Seyfarth Synopsis: Plaintiffs’ attorneys frequently invoke Labor Code provisions to conduct pre-litigation discovery by requesting employment records. For employers who struggle to comply with these often burdensome demands, we have some practical tips on how to utilize the protections the law provides for both employers and the employees on whose behalf the request is made.
When Lawyers Demand Employment Records
Have you ever received a lawyer’s letter demanding an extensive list of employment records on behalf of a current or former employee? If you have, you’re not alone. It has become commonplace for plaintiffs’ attorneys to bombard employers with demands for employment records before initiating legal action against the company. These letters often include numerous alleged statutory violations, in hopes of securing a quick settlement and a substantial payout.
Understanding the Law
Labor Code §§ 1198.5 and 226 are the two statutes most commonly used to request employment records. Section 1198.5 gives employees, former employees, or their representatives (usually attorneys) the right to inspect or receive copies of personnel records relating to performance or grievances. The DLSE’s list of covered documents includes applications for employment, performance reviews, commendations, warnings, disciplinary actions, and employee complaints.
Section 226 allows employees or their representatives to request wage statement records. Employers can provide a “computer-generated record” instead of physical copies, as long as this record contains all the specified information, such as hourly rates, hours worked, and gross wages earned. Since January 1, 2019, employers must provide employees with copies of wage statements or computer-generated records upon request, rather than only allowing inspection.
Employers must respond to these requests within specific time limits — 30 days for personnel records and 21 days for wage statement records. Failure to comply with these requests can result in penalties, civil litigation, and, in severe cases, criminal liabilities.
Protecting Your Company
Instead of blindly complying with requests and providing all responsive documents, employers should consider taking steps to verify the identity of the person making the request and ensure their entitlement to the records. Both Section 1198.5 and Section 226 explicitly allow companies to take “reasonable steps” to verify the identity of employees or their representatives seeking employment records.
There are several reasons to implement a verification process:
- Employment records often contain sensitive information, such as social security numbers, financial data, and contact information. Given the increasing risk of identity theft, employers should exercise caution when providing sensitive employment records to individuals claiming to be the employee or their representative.
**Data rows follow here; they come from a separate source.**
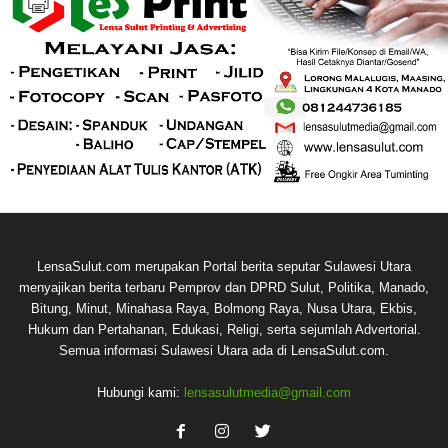
LensaSulut.com merupakan Portal berita seputar Sulawesi Utara
menyajikan berita terbaru Pemprov dan DPRD Sulut, Politika, Manado,
Bitung, Minut, Minahasa Raya, Bolmong Raya, Nusa Utara, Ekbis,
Hukum dan Pertahanan, Edukasi, Religi, serta sejumlah Advertorial.
Semua informasi Sulawesi Utara ada di LensaSulut.com.
Hubungi kami:
lensasulutmedia@gmail.com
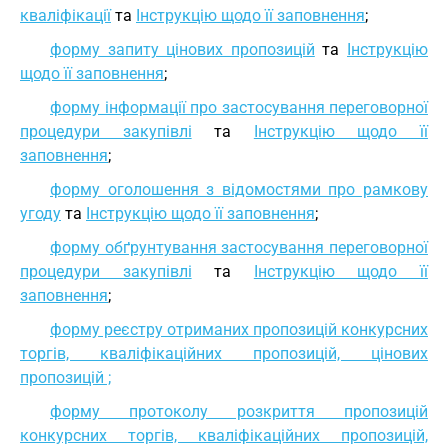
кваліфікації
та
Інструкцію щодо її заповнення
;
форму запиту цінових пропозицій
та
Інструкцію
щодо її заповнення
;
форму інформації про застосування переговорної
процедури закупівлі
та
Інструкцію щодо її
заповнення
;
форму оголошення з відомостями про рамкову
угоду
та
Інструкцію щодо її заповнення
;
форму обґрунтування застосування переговорної
процедури закупівлі
та
Інструкцію щодо її
заповнення
;
форму реєстру отриманих пропозицій конкурсних
торгів, кваліфікаційних пропозицій, цінових
пропозицій ;
форму протоколу розкриття пропозицій
конкурсних торгів, кваліфікаційних пропозицій,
- Requests for employment records often impose time constraints on companies, requiring them to quickly compile and respond. By seeking verification, companies can argue that they need more time to gather the requested information and review the documents.
- The verification process ensures the existence of a relationship between the attorney and the current or former employee, and that the employee has authorized the attorney to request the records on their behalf.
- The verification process prompts the attorney to communicate with the client. In some cases, the employee may have a change of heart and decide not to sue the company. In such situations, if the attorney is unable to complete the verification request, the company may never hear from them or the employee again.
The next time you receive a letter from an employment lawyer requesting records, take a moment to consider the best approach for your response. Since each request should be evaluated on a case-by-case basis, it’s crucial to seek advice from a qualified employment lawyer to ensure proper handling.